It is also possible to take a more principled approach to the statistics of n-grams, modeling similarity as the likelihood that two strings came from the same source directly in terms of a problem in Bayesian inference.

Other applications

n-grams find use in several areas of computer science, computational linguistics, and applied mathematics.

They have been used to:

design kernels that allow machine learning algorithms such as support vector machines to learn from string data

find likely candidates for the correct spelling of a misspelled word

improve compression in compression algorithms where a small area of data requires n-grams of greater length

assess the probability of a given word sequence appearing in text of a language of interest in pattern recognition systems, speech recognition, OCR (optical character recognition), Intelligent Character Recognition (ICR), machine translation and similar applications

improve retrieval in information retrieval systems when it is hoped to find similar "documents" (a term for which the conventional meaning is sometimes stretched, depending on the data set) given a single query document and a database of reference documents

improve retrieval performance in genetic sequence analysis as in the BLAST family of programs

identify the language a text is in or the species a small sequence of DNA was taken from

predict letters or words at random in order to create text, as in the dissociated press algorithm.
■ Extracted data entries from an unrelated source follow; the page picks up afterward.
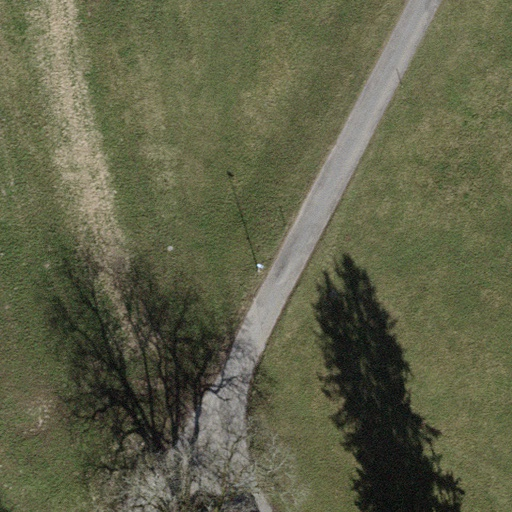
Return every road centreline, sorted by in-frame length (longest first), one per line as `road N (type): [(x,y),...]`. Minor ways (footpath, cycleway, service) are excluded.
road 1 (unclassified): [(409,0),(207,408)]
road 2 (unclassified): [(207,408),(122,511)]
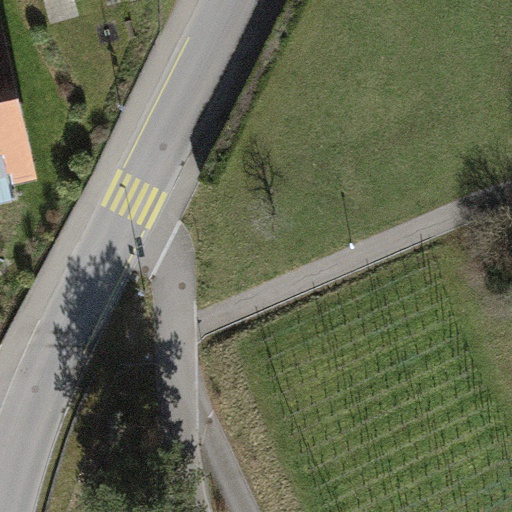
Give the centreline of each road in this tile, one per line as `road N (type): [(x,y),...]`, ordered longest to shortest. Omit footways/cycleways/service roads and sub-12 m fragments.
road 1 (residential): [(180,334),(511,193)]
road 2 (tertiary): [(140,208),(32,419)]
road 3 (tertiary): [(242,0),(140,208)]
road 4 (residential): [(180,334),(166,422),(186,511)]
road 5 (residential): [(140,208),(164,260),(180,334)]
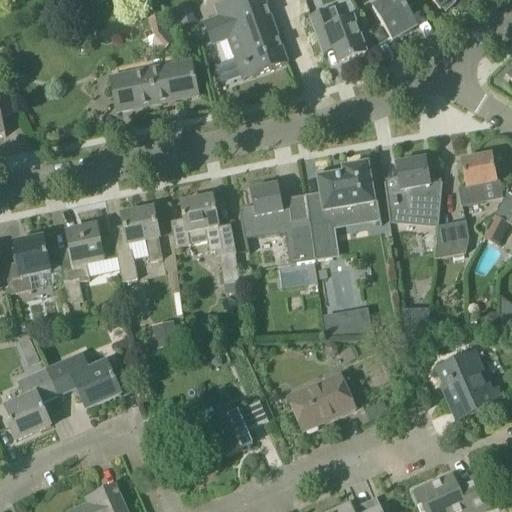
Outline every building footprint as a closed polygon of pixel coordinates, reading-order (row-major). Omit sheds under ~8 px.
[(218,19),(203,24),(209,39),(216,36),(225,61),(241,55),(250,79),(287,66),(262,0),(234,0),(214,8),(218,19)] [(392,44),(417,29),(406,11),(416,5),(420,9),(421,9),(413,0),(381,0),(383,3),(372,10),(392,44)] [(429,0),(440,11),(442,10),(445,13),(455,5),(452,1),(452,0),(429,0)] [(366,57),(353,20),(340,24),(335,9),(310,18),(324,56),(325,56),(323,50),(331,47),(339,67),(366,57)] [(165,50),(175,41),(164,30),(161,17),(159,17),(157,10),(148,12),(150,19),(147,20),(150,32),(152,31),(153,36),(165,50)] [(110,80),(117,114),(198,98),(191,64),(110,80)] [(0,138),(5,138),(1,120),(0,120),(0,116),(13,113),(0,87),(0,138)] [(496,184),(491,157),(461,163),(469,208),(482,206),(479,188),(496,184)] [(395,167),(400,192),(391,194),(396,221),(398,221),(397,221),(437,213),(436,229),(437,229),(442,186),(440,185),(440,189),(430,187),(425,161),(395,167)] [(358,209),(360,215),(362,220),(366,223),(371,223),(379,222),(380,228),(381,228),(375,193),(374,193),(374,194),(372,195),(367,168),(372,167),(372,166),(342,171),(343,176),(333,178),(332,173),(315,176),(315,177),(317,176),(318,181),(320,196),(305,198),(308,223),(314,264),(314,265),(315,264),(332,261),(325,214),(358,209)] [(249,192),(253,209),(239,212),(248,256),(249,256),(246,241),(285,234),(289,267),(314,264),(308,223),(305,198),(281,203),(278,186),(249,192)] [(511,199),(504,195),(481,240),(498,249),(509,227),(511,228),(511,199)] [(175,250),(207,244),(209,255),(215,254),(216,259),(219,259),(223,286),(225,296),(240,294),(235,257),(236,256),(230,227),(218,229),(212,199),(180,206),(184,222),(170,224),(175,250)] [(153,211),(122,218),(128,247),(145,243),(149,264),(162,261),(158,241),(159,241),(153,211)] [(468,241),(465,224),(438,229),(435,262),(466,256),(468,241)] [(89,280),(119,273),(115,254),(116,254),(113,239),(99,242),(96,228),(66,234),(71,259),(58,262),(67,308),(68,308),(72,329),(77,328),(75,318),(82,316),(80,305),(83,305),(79,285),(90,283),(89,280)] [(50,275),(43,239),(13,245),(18,265),(4,268),(10,297),(32,293),(29,279),(50,275)] [(115,254),(119,273),(122,285),(137,281),(131,250),(116,254),(115,254)] [(368,313),(323,321),(326,338),(372,335),(368,313)] [(176,324),(152,329),(156,354),(180,349),(176,324)] [(206,328),(188,330),(189,346),(207,344),(206,328)] [(46,372),(58,399),(76,391),(86,413),(121,397),(113,380),(120,377),(113,361),(89,372),(82,356),(46,372)] [(471,356),(436,371),(459,423),(494,407),(471,356)] [(58,399),(46,372),(18,384),(25,400),(5,409),(11,424),(7,425),(15,444),(50,428),(40,407),(58,399)] [(302,435),(355,412),(339,378),(287,401),(302,435)] [(253,446),(238,413),(219,421),(211,402),(181,415),(193,443),(214,434),(225,461),(243,453),(242,451),(253,446)] [(482,511),(490,509),(478,482),(457,491),(451,478),(416,494),(423,511),(482,511)] [(125,511),(115,487),(85,500),(87,506),(73,511),(125,511)]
Bias-versus-variance trade-off

What goes into picking the n for the n-gram?

Smoothing techniques

There are problems of balance weight between infrequent grams (for example, if a proper name appeared in the training data) and frequent grams. Also, items not seen in the training data will be given a probability of 0.0 without smoothing. For unseen but plausible data from a sample, one can introduce pseudocounts. Pseudocounts are generally motivated on Bayesian grounds.

In practice it is necessary to smooth the probability distributions by also assigning non-zero probabilities to unseen words or n-grams. The reason is that models derived directly from the n-gram frequency counts have severe problems when confronted with any n-grams that have not explicitly been seen before -- the zero-frequency problem. Various smoothing methods are used, from simple "add-one" smoothing (assign a count of 1 to unseen n-grams; see Rule of succession) to more sophisticated models, such as Good-Turing discounting or back-off models. Some of these methods are equivalent to assigning a prior distribution to the probabilities of the N-grams and using Bayesian inference to compute the resulting posterior N-gram probabilities. However, the more sophisticated smoothing models were typically not derived in this fashion, but instead through independent considerations.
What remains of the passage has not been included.